G7は不安を払拭できるか

10日の日経平均は、8276.43円(881.06円安)。2003年5月以来の安値。下げ率は9.62%。一時8115.41まであり、下げ幅は1000円を突破、先物にはサーキットブレーカまで発動される暴落。暴落の3位記録を更新。7日間で3000円を超す下げとなっており、どうにも下げがとまらない。2003年4月の安値7381を守れるかどうかが問題だが、ボリンジャーバンドは、月足でもマイナス3σ近辺に位置しており、バンドが大きく開いていて、ますます下げの勢いがついている有様。日足のMACDもがくんとマイナス圏で下降中。市場の動きからはとまる兆候がみえない。G7などで劇的な対策がでないと、さらに崩落が待っていると思わねばならない。NYよりも日本の下落が大きいのは、繰り返し書いているように、NYの下げが、実態経済面と、為替と、株の需給から増幅されて東京市場に影響を及ぼすからではないかと思われる。

一方震源地のNYは、10日一時700ドル近く下げたが、その後戻し一時プラスに転じたものの結局マイナス。8451.19(-128。0)率では1.49%の下げである。長い下ひげをつけたので、目先、下げ止まる可能性がでてきたが、小幅でもまだ陰線を引いており、はっきりした下げ止まりとはとてもいえない。G7次第では失望売りをする、という姿勢が感じられる。またたとえG7の内容を好感してかなり大きな陽線がたっても、日足の転換線は9859、基準線は10078で、今の水準より1000ドル、1600ドルも上であり、はるかに遠い。日足ベースでもトレンド転換するには少なくともこの水準までもどしてこないといけない。ボリンジャーも現状はマイナス3σの近辺で大きくバンドが広がって強い下げの勢いを示している。通常のバンドの下限であるマイナス2σの9289すら現状よりかなり上で、TPは10721。TPを上抜けないと下向きに開くバンドは変わってこない。日足のMACDも、マイナス圏を急降下している。G7の内容を好感して、相当に戻したとしても、目先の戻りをとるような筋は別として、このあたりの水準を上に抜けてこないと、戻り売りが厳しく、中長期的な買いを入れるのはなかなか難しい。GM(昨日誤ってGEと書いてしまった。お詫びしたい)が倒産寸前の株価まできているように、問題は金融だけではなくなっており、金融が安定しても、景気実態の底打ちが確認できるまではトレンド転換は望み薄であろう。急落のあと数ヶ月は手をだすな、という格言は、十分かみ締めておきたい。
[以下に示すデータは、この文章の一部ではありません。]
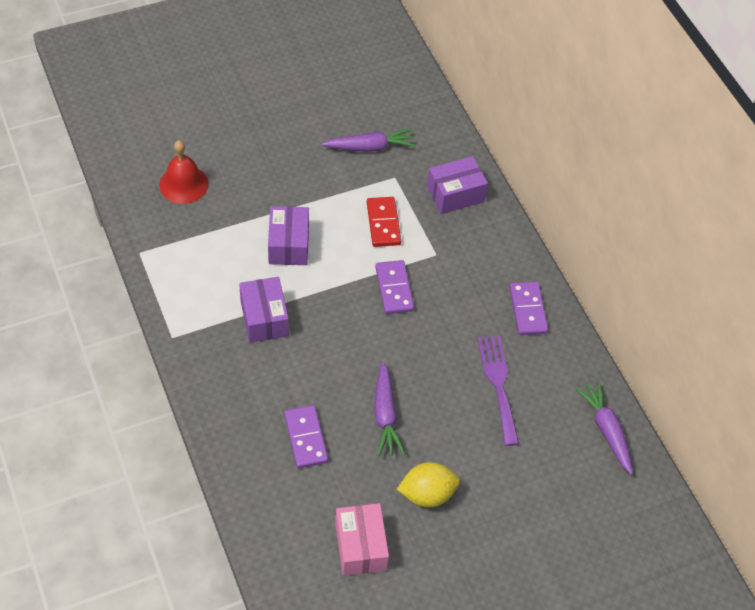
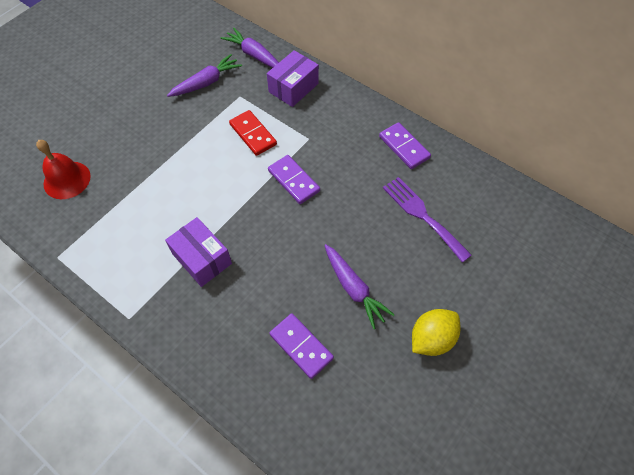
camera: 25 degrees left, 5 degrees up
(288, 245) = (186, 187): purple box -> none
(360, 546) = (410, 420): pink box -> none
(606, 430) = (524, 209): purple carrot -> purple carrot (254, 55)

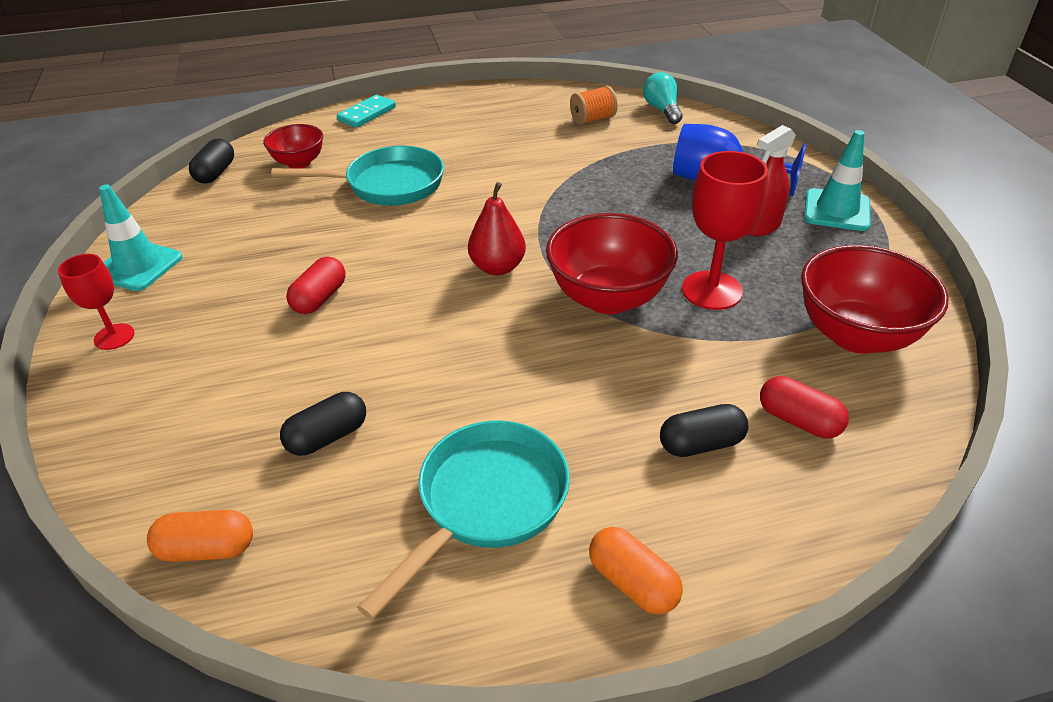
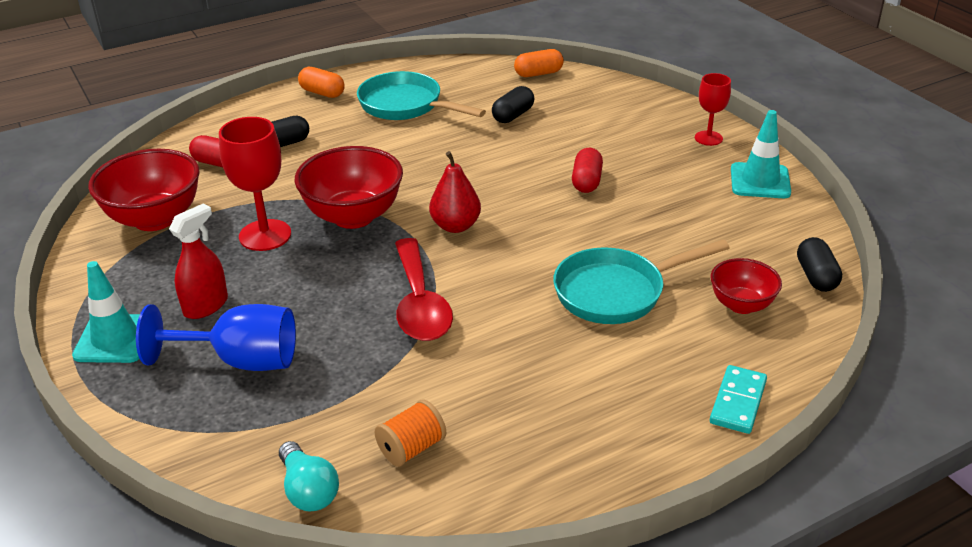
camera: 165 degrees right, 5 degrees down
(486, 502) = (405, 106): turquoise pan -> turquoise pan turned 105 degrees clockwise
(560, 200) = (420, 304): none -> red spoon

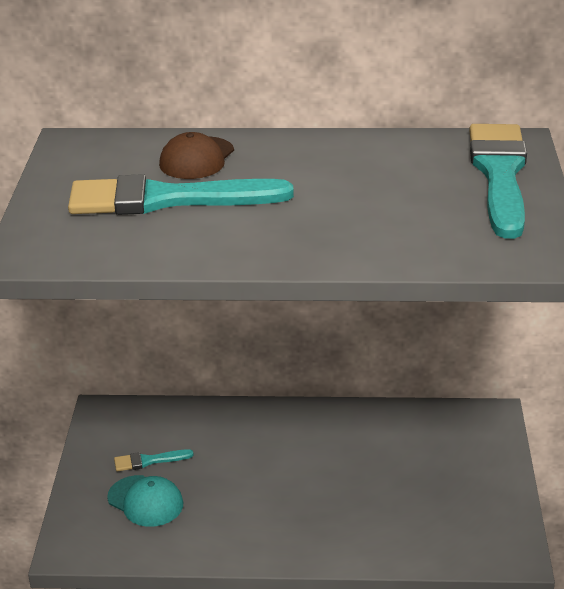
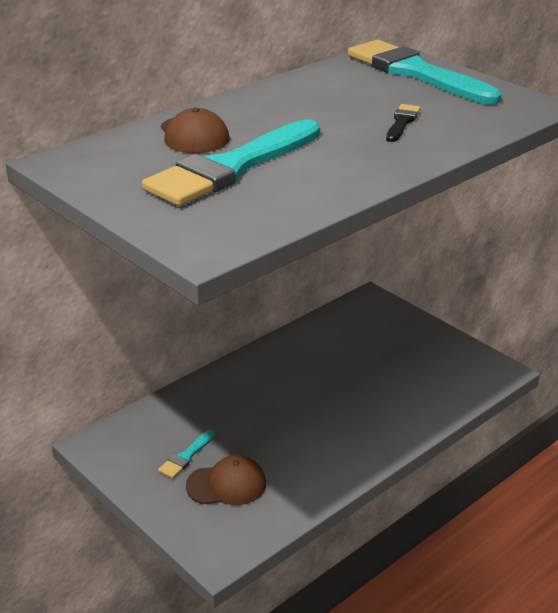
camera: 45 degrees left, 0 degrees up
(145, 501) = (226, 484): turquoise cap -> brown cap
(379, 218) = (402, 122): none -> black brush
ドル円は97円台まであったが現在は100.65。しかしドル安のトレンド転換のためには、日足の転換線103.02、基準線104.08まで戻してこないといけない。現状からは相当に距離があり、ドル安トレンドはなお強力である。日足のボリンジャーも、現状はドル安円高の方向にマイナス3σまできており、ドル安の勢いは、統計的なレンジをふりきってしまっている形。TPは105.27で、これを上に抜けないとバンドの広がりがとまらない。劇的なことがおこらないと、こちらもトレンドは変わらない状況だ。

 東京は、NYの下げ、円高、そして大和生命の破綻という国内の金融不安が加わり、純粋な自律反発程度以外、積極的に上げる要素は残念ながら皆無だ。銀行間の国際的な短期資金の市場も、依然機能不全の状態のようだ。協調利下げで団結した中央銀行の努力を嘲笑するような動きである。東京市場のPBRは1倍前後ということで、解散価値のあたりまできており、バリューを全く無視した動きとなっていると思われるが、信用不安が雪だるま式に連鎖的に拡大し、市場の内部要因では、もはや解決が困難になっているようにみえる。政府の介入でとめるしか手立てはなさそうだ。これに対し、G7の声明がさきほどでたようだが、どうやら具体的措置への言及はないとのこと。これから速やかにG7が、決意を実行に移し、実際に国際的に協調した公的資金注入をできるかどうか、それが効果的な規模と仕方かでおこなわれるかどうかが焦眉の課題だ。ブッシュ大統領が直接乗り出してアメリカを含む、国際協調にもとづく公的資金の注入の具体策がまとめられるはずだという期待があったので、そうした具体的プランが十分な規模ででてこないと、失望売りになる危険がついてまわる。ブッシュ大統領には、もう国民をまとめるような力があるとは思えないし、アメリカ政府が財政が破綻するような資金を提供できるとも思えない。国際的な奉加帳をまわして資金をつのることになるのではないかと思われるが、それが本当に集まるかどうかもわからない。さらに金融がそこそこ安定しても、不況突入はこのままでは避けられない。そうした不安を一気に払拭するような動きを早急につくってほしいものだが、どうなるかまだ半信半疑というところだ。